EXERCISE DIRECTIONS: Repeat the listing below word for word, minus the pictures.

DATA PROVIDED:
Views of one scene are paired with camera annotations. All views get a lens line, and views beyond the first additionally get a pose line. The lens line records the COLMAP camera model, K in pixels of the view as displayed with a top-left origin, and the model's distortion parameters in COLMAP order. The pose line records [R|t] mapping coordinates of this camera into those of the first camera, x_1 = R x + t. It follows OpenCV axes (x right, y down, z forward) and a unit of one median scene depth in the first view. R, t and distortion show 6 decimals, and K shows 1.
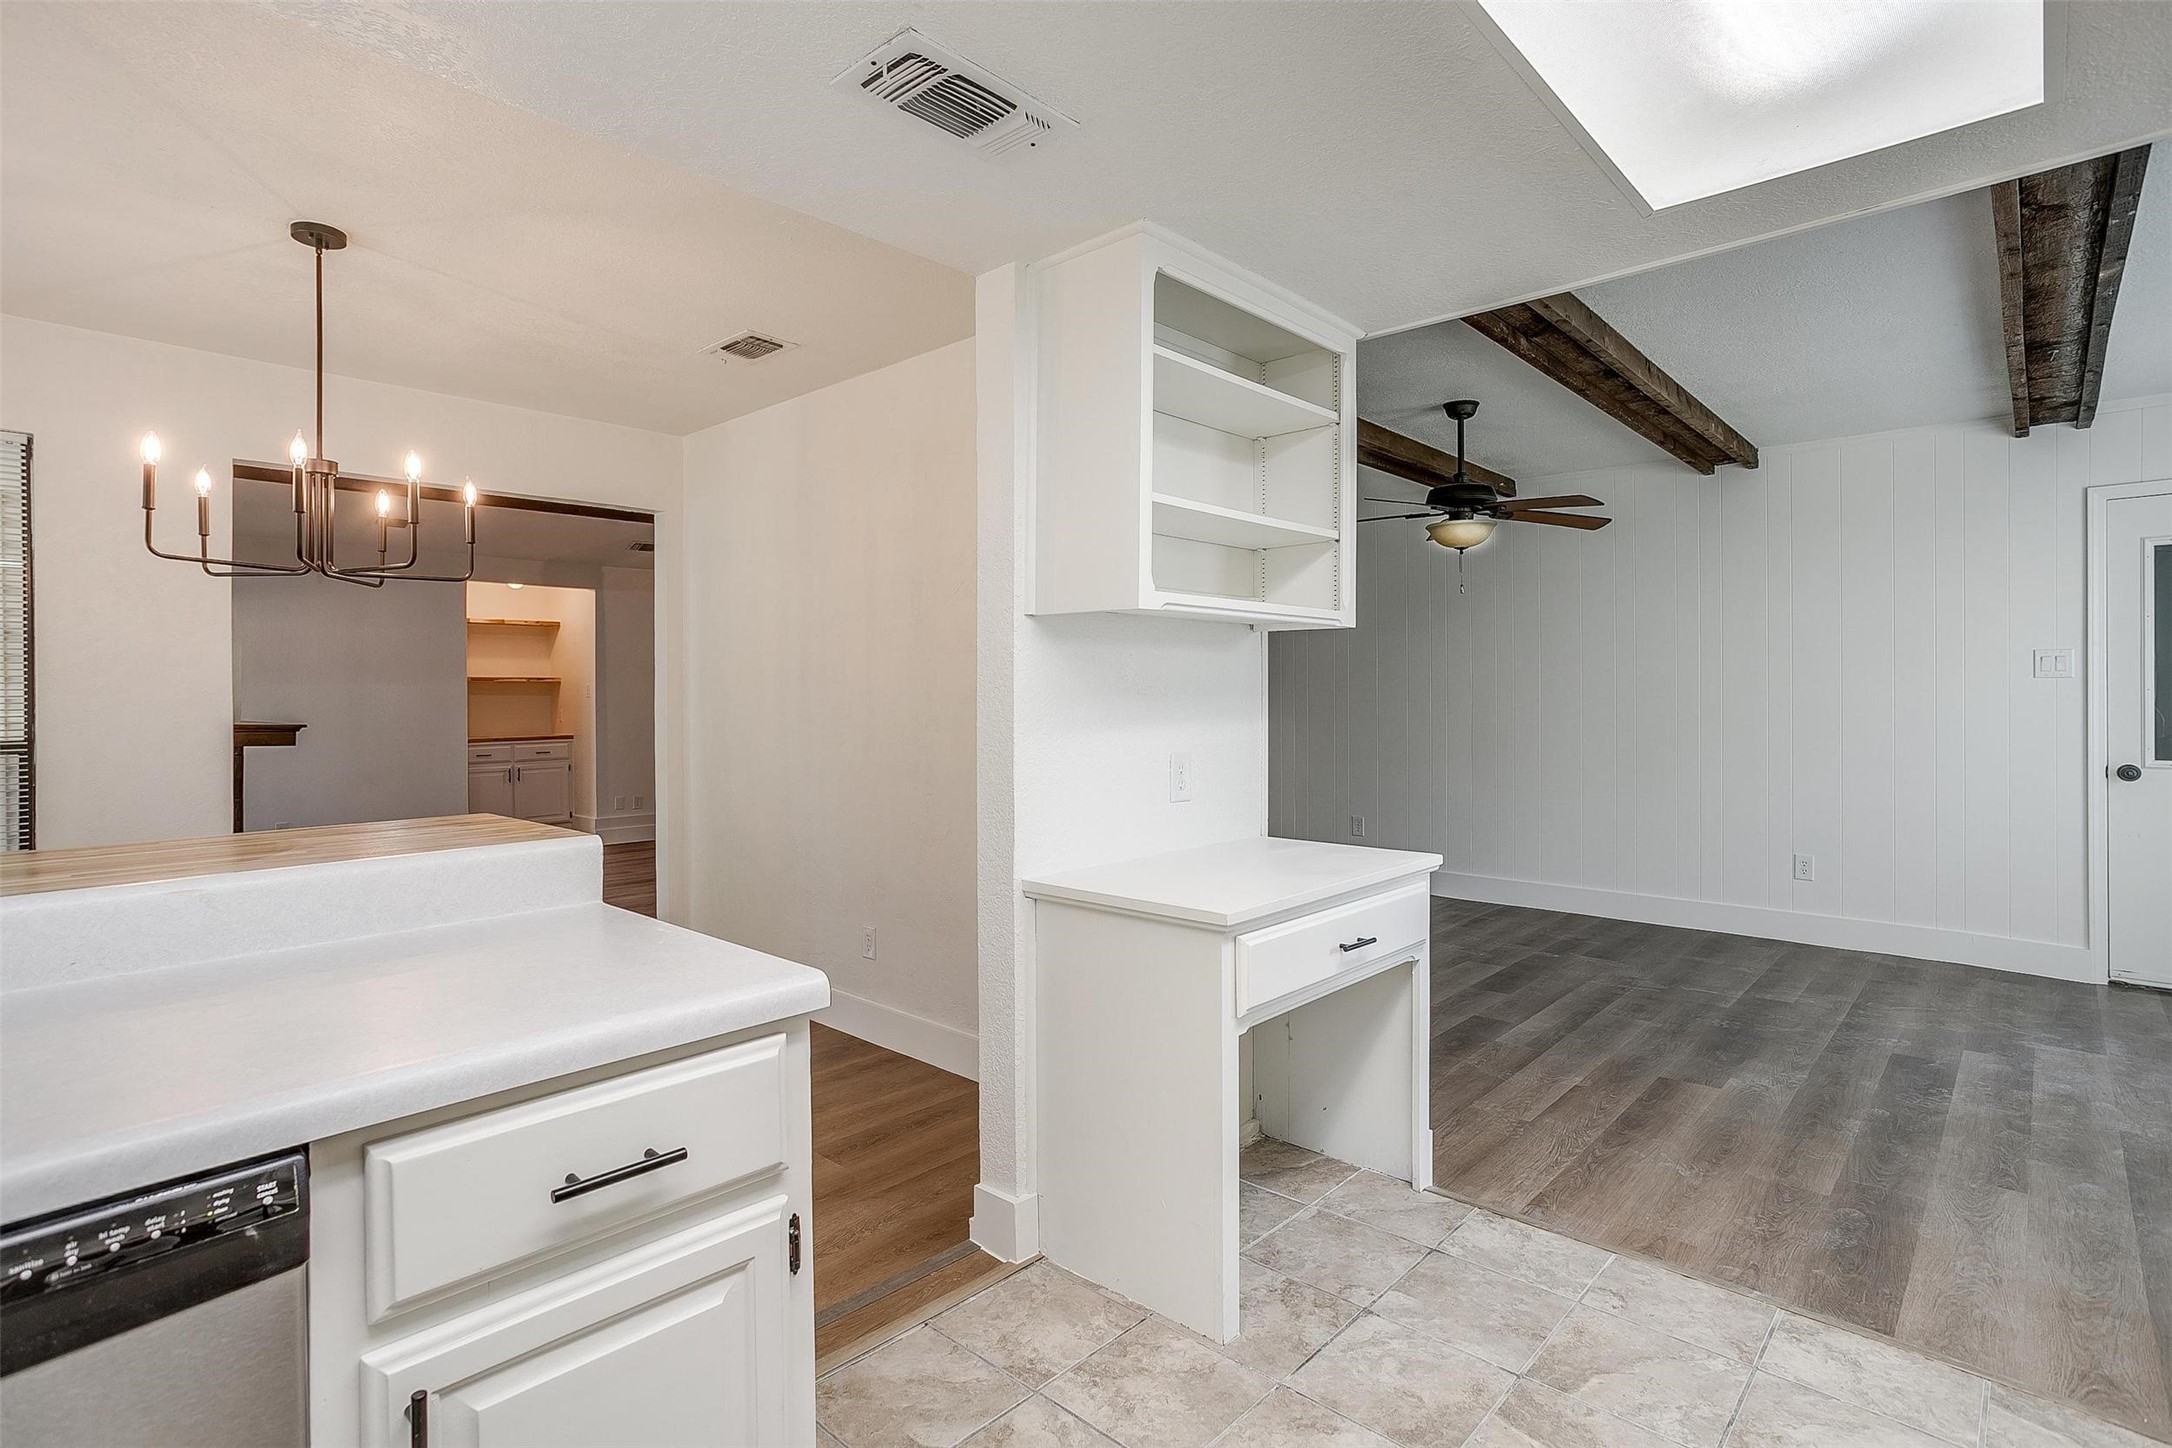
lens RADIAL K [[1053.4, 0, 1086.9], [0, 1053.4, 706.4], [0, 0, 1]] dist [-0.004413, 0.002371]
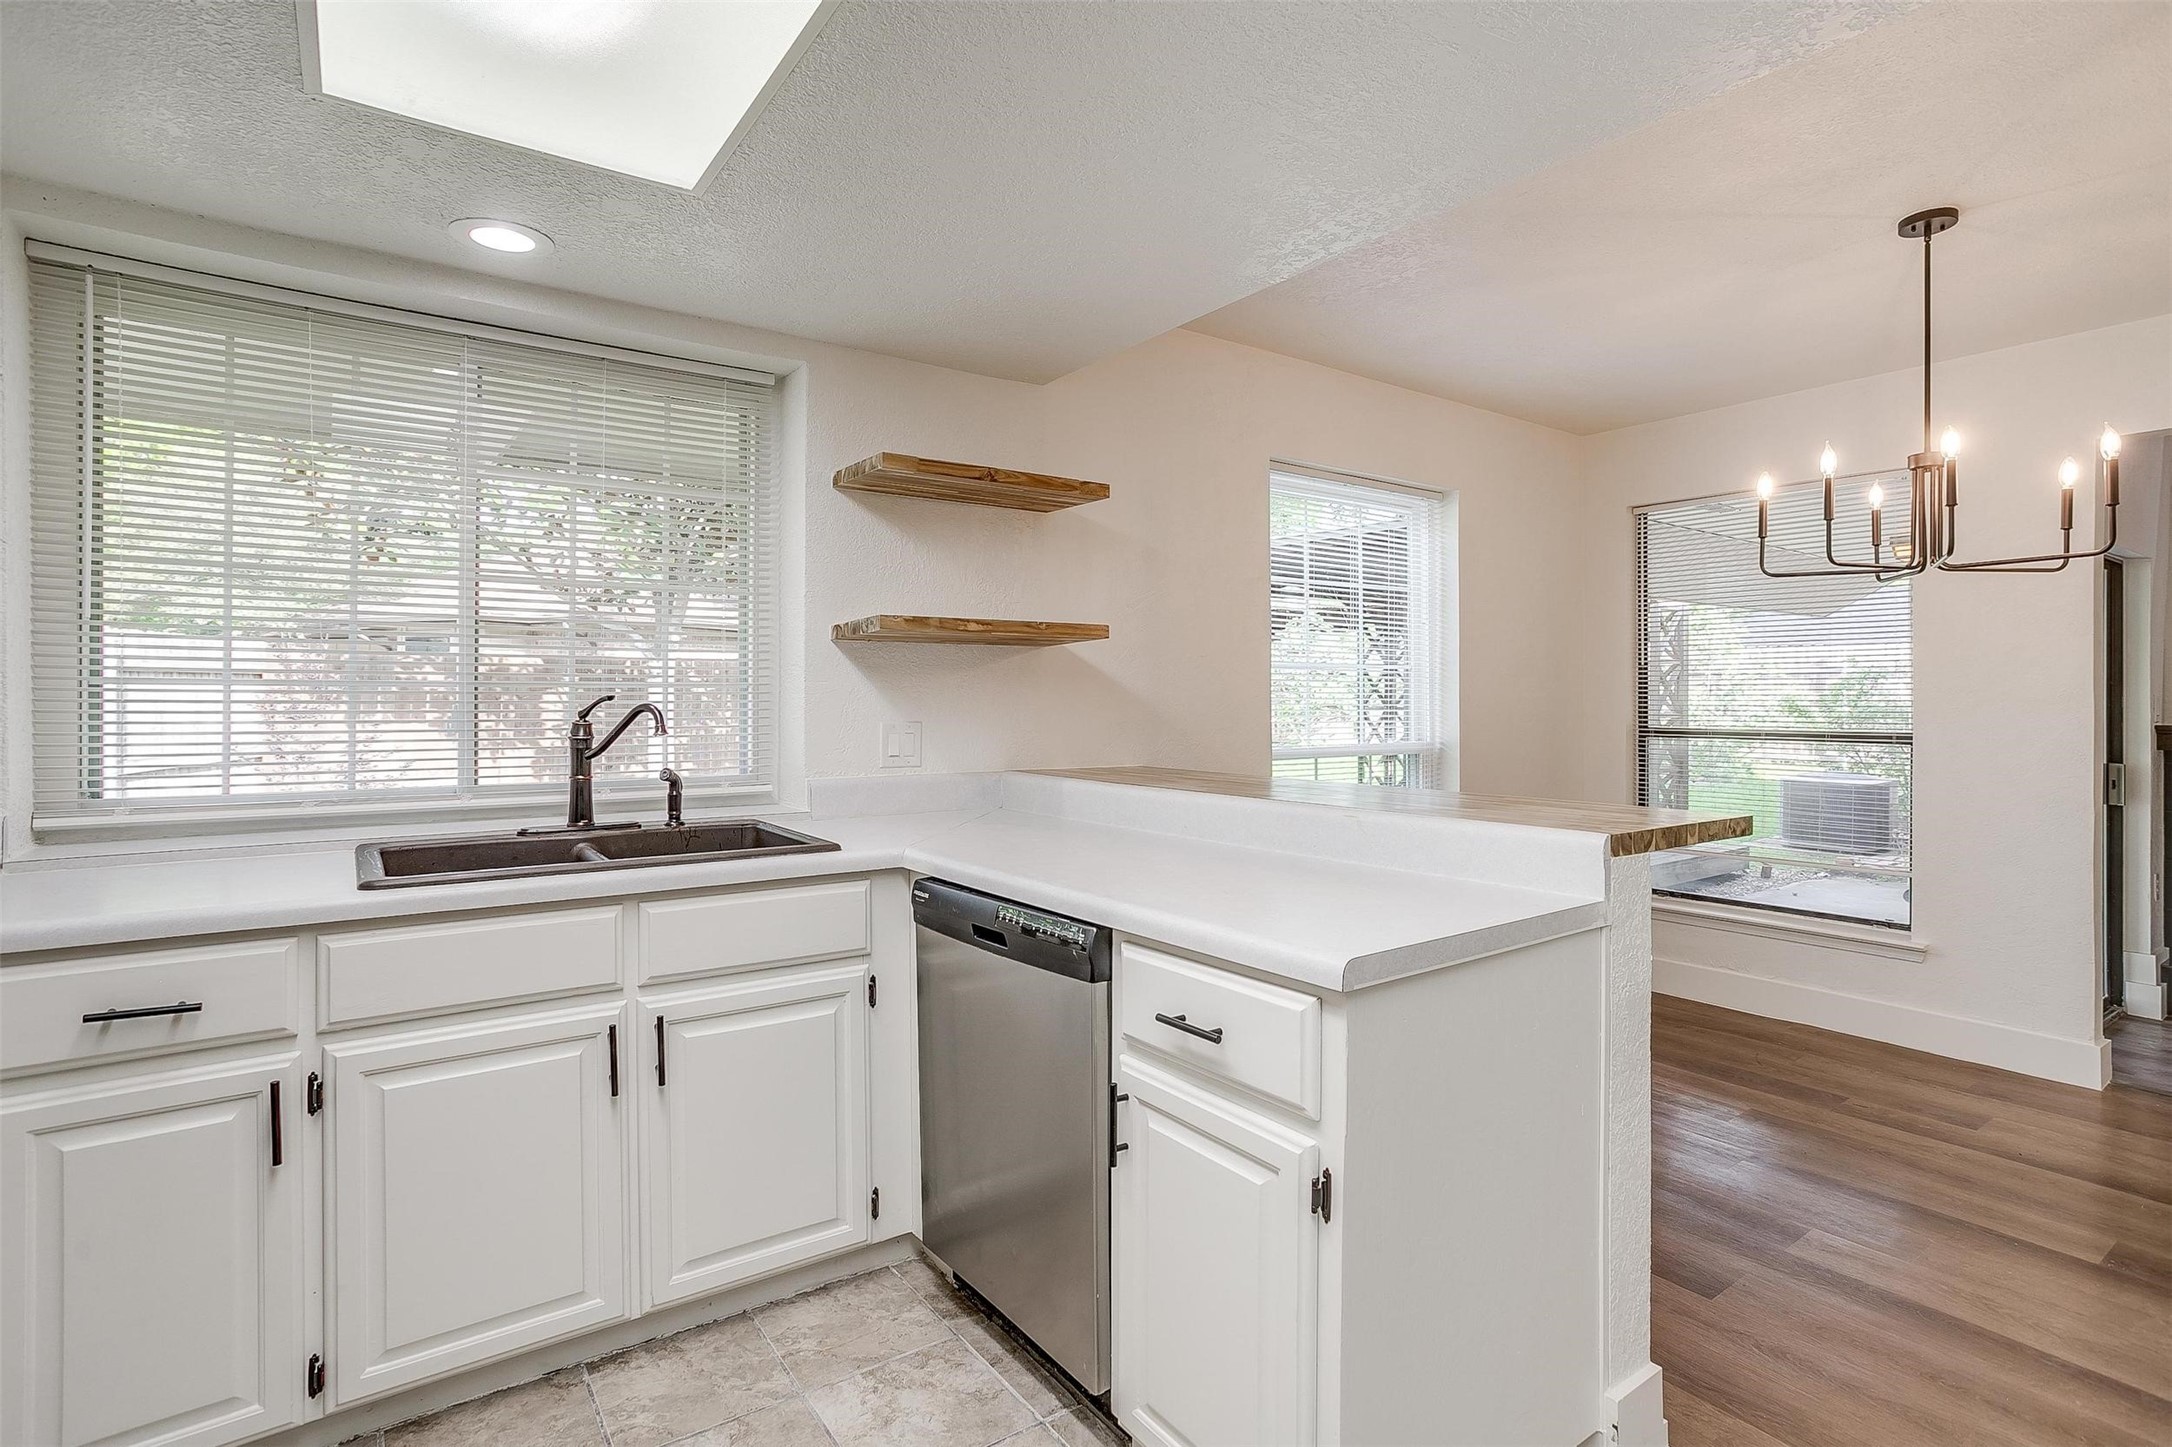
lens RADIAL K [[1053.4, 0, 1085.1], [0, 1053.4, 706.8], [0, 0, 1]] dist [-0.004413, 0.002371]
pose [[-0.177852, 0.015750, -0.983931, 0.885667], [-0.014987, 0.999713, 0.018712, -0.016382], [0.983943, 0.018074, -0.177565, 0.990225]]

ANSWER TO THE EXERCISE:
Views of one scene are paired with camera annotations. All views get a lens line, and views beyond the first additionally get a pose line. The lens line records the COLMAP camera model, K in pixels of the view as displayed with a top-left origin, and the model's distortion parameters in COLMAP order. The pose line records [R|t] mapping coordinates of this camera into those of the first camera, x_1 = R x + t. It follows OpenCV axes (x right, y down, z forward) and a unit of one median scene depth in the first view. R, t and distortion show 6 decimals, and K shows 1.
lens RADIAL K [[1053.4, 0, 1086.9], [0, 1053.4, 706.4], [0, 0, 1]] dist [-0.004413, 0.002371]
lens RADIAL K [[1053.4, 0, 1085.1], [0, 1053.4, 706.8], [0, 0, 1]] dist [-0.004413, 0.002371]
pose [[-0.177852, 0.015750, -0.983931, 0.885667], [-0.014987, 0.999713, 0.018712, -0.016382], [0.983943, 0.018074, -0.177565, 0.990225]]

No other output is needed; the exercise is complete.